[Start of Attachment]

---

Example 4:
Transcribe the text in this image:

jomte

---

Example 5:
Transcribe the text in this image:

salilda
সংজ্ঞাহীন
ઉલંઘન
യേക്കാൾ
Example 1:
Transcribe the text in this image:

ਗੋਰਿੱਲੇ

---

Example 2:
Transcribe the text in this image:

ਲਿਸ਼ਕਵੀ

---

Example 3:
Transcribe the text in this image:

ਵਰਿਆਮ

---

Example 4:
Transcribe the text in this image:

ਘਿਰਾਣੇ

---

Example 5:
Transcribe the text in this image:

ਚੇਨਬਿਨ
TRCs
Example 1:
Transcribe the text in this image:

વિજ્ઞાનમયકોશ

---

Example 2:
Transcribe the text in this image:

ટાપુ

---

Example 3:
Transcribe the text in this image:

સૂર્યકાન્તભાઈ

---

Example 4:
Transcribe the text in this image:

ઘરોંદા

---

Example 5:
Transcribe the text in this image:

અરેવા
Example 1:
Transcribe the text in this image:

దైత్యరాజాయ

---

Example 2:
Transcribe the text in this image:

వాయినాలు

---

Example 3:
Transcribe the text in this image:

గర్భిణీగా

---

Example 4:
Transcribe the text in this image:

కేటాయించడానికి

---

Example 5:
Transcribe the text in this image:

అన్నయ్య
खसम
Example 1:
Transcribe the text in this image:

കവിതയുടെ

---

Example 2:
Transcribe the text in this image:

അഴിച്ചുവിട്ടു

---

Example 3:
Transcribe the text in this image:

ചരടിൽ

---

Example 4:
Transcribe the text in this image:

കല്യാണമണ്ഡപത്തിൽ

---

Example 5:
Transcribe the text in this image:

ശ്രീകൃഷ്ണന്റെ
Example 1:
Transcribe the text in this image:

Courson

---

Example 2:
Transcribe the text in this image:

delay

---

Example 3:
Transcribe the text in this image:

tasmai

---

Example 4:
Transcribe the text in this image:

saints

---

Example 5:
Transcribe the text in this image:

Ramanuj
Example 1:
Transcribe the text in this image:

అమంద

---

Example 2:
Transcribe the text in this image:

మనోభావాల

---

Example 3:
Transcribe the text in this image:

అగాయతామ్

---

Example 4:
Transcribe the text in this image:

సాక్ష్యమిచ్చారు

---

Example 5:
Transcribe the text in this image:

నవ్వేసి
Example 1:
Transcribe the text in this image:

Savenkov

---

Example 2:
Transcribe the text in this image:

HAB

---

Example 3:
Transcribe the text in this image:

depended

[End of Attachment]

*PROBLEM TO WORK ON:*
Write out the material once more so that every line matches exactly.

*SOLUTION:*
---

Example 4:
Transcribe the text in this image:

jomte

---

Example 5:
Transcribe the text in this image:

salilda
সংজ্ঞাহীন
ઉલંઘન
യേക്കാൾ
Example 1:
Transcribe the text in this image:

ਗੋਰਿੱਲੇ

---

Example 2:
Transcribe the text in this image:

ਲਿਸ਼ਕਵੀ

---

Example 3:
Transcribe the text in this image:

ਵਰਿਆਮ

---

Example 4:
Transcribe the text in this image:

ਘਿਰਾਣੇ

---

Example 5:
Transcribe the text in this image:

ਚੇਨਬਿਨ
TRCs
Example 1:
Transcribe the text in this image:

વિજ્ઞાનમયકોશ

---

Example 2:
Transcribe the text in this image:

ટાપુ

---

Example 3:
Transcribe the text in this image:

સૂર્યકાન્તભાઈ

---

Example 4:
Transcribe the text in this image:

ઘરોંદા

---

Example 5:
Transcribe the text in this image:

અરેવા
Example 1:
Transcribe the text in this image:

దైత్యరాజాయ

---

Example 2:
Transcribe the text in this image:

వాయినాలు

---

Example 3:
Transcribe the text in this image:

గర్భిణీగా

---

Example 4:
Transcribe the text in this image:

కేటాయించడానికి

---

Example 5:
Transcribe the text in this image:

అన్నయ్య
खसम
Example 1:
Transcribe the text in this image:

കവിതയുടെ

---

Example 2:
Transcribe the text in this image:

അഴിച്ചുവിട്ടു

---

Example 3:
Transcribe the text in this image:

ചരടിൽ

---

Example 4:
Transcribe the text in this image:

കല്യാണമണ്ഡപത്തിൽ

---

Example 5:
Transcribe the text in this image:

ശ്രീകൃഷ്ണന്റെ
Example 1:
Transcribe the text in this image:

Courson

---

Example 2:
Transcribe the text in this image:

delay

---

Example 3:
Transcribe the text in this image:

tasmai

---

Example 4:
Transcribe the text in this image:

saints

---

Example 5:
Transcribe the text in this image:

Ramanuj
Example 1:
Transcribe the text in this image:

అమంద

---

Example 2:
Transcribe the text in this image:

మనోభావాల

---

Example 3:
Transcribe the text in this image:

అగాయతామ్

---

Example 4:
Transcribe the text in this image:

సాక్ష్యమిచ్చారు

---

Example 5:
Transcribe the text in this image:

నవ్వేసి
Example 1:
Transcribe the text in this image:

Savenkov

---

Example 2:
Transcribe the text in this image:

HAB

---

Example 3:
Transcribe the text in this image:

depended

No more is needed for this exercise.